EXERCISE REQUIREMENTS: Using the material below, return exactly the lines between the one holding "acrannymint" and the one holding "November 28, 2013 at 10:59 AM", inclusive, and no others.

··· DATA TO PROCESS ···

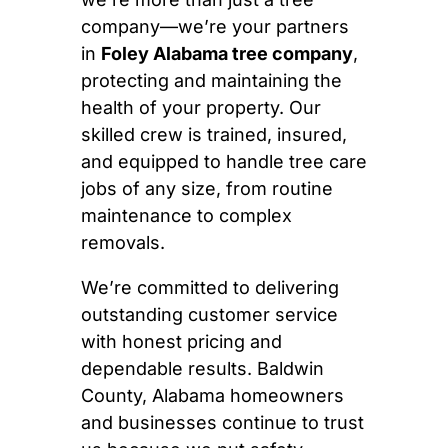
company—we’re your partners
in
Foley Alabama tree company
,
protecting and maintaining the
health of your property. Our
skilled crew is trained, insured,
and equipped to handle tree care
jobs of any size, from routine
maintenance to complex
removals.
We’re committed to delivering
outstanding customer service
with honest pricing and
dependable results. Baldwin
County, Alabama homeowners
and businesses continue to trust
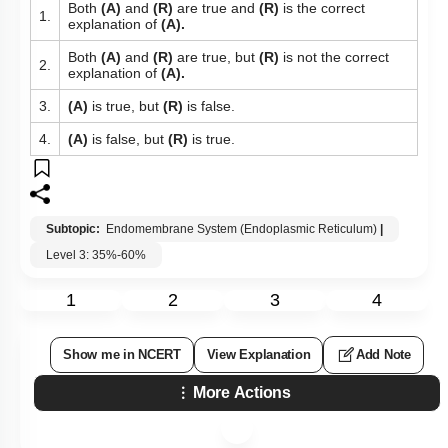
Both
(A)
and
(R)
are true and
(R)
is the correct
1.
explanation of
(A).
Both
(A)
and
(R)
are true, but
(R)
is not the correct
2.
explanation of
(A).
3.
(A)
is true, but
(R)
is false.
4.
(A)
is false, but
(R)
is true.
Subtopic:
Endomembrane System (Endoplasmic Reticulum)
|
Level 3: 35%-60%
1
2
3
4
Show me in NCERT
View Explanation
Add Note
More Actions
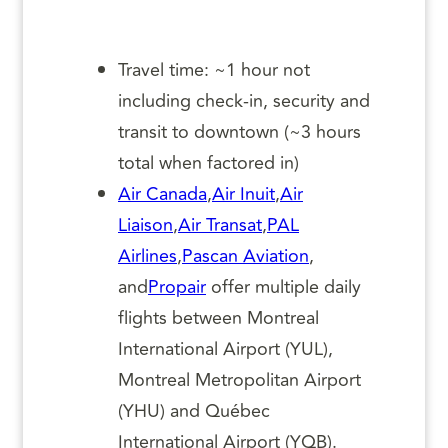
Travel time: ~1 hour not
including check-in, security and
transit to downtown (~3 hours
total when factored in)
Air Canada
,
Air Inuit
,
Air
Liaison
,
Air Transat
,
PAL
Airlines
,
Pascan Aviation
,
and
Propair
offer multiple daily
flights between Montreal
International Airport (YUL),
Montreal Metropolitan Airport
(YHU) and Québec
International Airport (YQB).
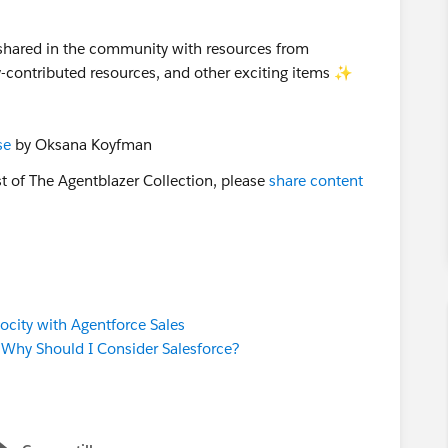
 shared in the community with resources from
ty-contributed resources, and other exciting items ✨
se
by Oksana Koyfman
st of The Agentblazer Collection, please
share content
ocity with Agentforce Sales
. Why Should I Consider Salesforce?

···
··· DATA TO PROCESS ···

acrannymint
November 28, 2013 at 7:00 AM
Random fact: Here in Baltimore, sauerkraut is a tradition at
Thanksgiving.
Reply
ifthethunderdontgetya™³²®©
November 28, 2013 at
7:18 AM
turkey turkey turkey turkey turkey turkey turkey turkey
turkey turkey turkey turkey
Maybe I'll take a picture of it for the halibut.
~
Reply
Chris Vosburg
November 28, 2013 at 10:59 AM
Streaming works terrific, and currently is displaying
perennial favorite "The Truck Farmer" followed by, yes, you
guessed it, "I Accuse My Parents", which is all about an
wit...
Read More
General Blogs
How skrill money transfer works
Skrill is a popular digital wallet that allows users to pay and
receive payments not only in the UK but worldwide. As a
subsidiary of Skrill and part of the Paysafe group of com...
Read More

···
··· DATA TO PROCESS ···

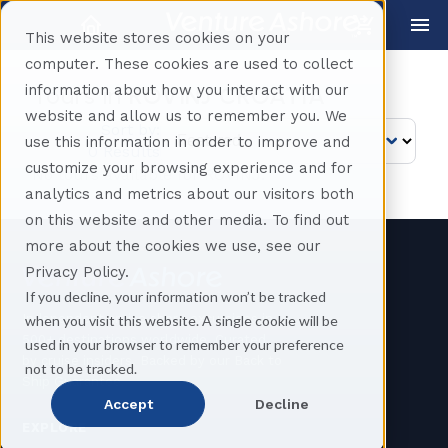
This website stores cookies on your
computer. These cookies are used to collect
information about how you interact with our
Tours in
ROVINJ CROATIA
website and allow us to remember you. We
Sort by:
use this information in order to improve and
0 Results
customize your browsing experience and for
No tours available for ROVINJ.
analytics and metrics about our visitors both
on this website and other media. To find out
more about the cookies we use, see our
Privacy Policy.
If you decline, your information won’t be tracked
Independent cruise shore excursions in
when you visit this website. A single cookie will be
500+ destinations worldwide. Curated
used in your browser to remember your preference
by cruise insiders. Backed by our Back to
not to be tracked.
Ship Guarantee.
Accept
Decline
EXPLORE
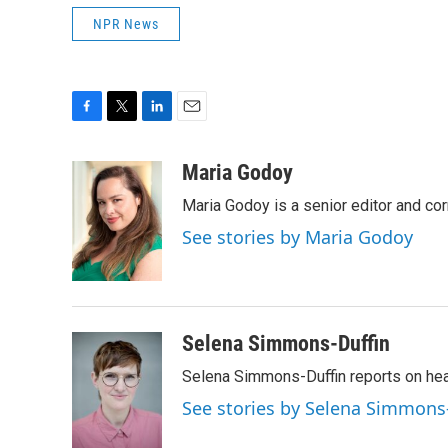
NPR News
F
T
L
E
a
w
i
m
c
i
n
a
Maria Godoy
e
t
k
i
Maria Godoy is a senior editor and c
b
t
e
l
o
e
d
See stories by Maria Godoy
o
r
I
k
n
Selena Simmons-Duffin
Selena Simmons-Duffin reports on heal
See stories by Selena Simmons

···

YOUR RESPONSE:
acrannymint
November 28, 2013 at 7:00 AM
Random fact: Here in Baltimore, sauerkraut is a tradition at
Thanksgiving.
Reply
ifthethunderdontgetya™³²®©
November 28, 2013 at
7:18 AM
turkey turkey turkey turkey turkey turkey turkey turkey
turkey turkey turkey turkey
Maybe I'll take a picture of it for the halibut.
~
Reply
Chris Vosburg
November 28, 2013 at 10:59 AM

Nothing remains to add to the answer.